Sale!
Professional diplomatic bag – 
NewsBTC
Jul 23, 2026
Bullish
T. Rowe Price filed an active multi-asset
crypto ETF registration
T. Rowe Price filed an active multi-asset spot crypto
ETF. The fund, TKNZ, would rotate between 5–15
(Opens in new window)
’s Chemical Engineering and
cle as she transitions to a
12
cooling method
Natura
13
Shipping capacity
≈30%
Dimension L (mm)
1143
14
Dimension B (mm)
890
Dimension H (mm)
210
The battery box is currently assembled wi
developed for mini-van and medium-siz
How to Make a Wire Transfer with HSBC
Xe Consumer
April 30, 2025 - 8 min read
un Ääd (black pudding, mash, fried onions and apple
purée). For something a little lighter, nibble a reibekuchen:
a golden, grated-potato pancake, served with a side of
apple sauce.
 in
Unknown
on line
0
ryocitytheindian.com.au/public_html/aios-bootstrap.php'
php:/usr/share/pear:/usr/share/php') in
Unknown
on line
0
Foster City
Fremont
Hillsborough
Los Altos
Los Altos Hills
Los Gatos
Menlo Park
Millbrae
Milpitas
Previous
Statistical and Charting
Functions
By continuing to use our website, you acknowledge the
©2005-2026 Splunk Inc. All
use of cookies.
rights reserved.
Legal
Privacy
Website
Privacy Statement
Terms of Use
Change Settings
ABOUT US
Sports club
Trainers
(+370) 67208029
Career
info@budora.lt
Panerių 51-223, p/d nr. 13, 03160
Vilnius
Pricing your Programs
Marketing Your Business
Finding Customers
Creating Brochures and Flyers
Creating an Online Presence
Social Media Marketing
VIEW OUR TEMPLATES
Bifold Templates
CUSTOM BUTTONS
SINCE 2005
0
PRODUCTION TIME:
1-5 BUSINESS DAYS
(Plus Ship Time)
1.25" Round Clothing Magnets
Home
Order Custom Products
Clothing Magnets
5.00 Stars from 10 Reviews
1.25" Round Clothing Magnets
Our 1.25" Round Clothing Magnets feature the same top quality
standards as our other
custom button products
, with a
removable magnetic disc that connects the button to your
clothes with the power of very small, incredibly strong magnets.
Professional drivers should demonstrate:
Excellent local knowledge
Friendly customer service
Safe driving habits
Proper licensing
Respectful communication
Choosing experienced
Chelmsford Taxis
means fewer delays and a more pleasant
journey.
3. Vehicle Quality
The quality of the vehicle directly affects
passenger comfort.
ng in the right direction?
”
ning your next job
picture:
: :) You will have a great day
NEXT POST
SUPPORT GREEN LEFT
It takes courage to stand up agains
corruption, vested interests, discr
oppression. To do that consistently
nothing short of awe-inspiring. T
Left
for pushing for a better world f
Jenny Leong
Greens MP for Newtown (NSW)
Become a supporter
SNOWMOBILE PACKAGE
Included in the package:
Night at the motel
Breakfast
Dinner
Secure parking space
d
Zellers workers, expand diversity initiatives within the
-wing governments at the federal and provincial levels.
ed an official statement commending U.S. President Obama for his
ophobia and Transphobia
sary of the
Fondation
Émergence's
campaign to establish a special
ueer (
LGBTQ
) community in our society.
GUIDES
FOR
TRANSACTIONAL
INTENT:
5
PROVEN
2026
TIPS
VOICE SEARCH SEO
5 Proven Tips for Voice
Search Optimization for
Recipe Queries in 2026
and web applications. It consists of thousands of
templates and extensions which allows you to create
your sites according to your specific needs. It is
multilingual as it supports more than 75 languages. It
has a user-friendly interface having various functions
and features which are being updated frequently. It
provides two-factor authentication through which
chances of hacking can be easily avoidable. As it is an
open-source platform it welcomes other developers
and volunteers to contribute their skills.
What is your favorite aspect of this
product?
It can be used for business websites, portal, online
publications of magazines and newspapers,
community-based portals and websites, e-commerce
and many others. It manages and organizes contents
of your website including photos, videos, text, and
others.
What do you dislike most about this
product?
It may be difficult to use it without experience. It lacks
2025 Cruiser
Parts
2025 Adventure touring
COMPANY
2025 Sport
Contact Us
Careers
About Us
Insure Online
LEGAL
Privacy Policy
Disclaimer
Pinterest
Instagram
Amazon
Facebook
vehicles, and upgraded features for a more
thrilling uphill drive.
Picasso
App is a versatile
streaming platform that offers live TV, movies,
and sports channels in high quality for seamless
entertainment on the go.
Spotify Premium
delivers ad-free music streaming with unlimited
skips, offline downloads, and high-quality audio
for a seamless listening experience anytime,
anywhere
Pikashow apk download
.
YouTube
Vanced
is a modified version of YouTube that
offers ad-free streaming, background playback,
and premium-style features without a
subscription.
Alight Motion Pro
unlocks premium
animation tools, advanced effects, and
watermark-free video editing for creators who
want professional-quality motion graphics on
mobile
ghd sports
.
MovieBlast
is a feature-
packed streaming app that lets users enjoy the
────────────────────────────────────────
- YOUR GOAL: Go through the material above, and wherever a line contains the string "Clothing", return it.

- RESPONSE AREA:
1.25" Round Clothing Magnets
Clothing Magnets
1.25" Round Clothing Magnets
Our 1.25" Round Clothing Magnets feature the same top quality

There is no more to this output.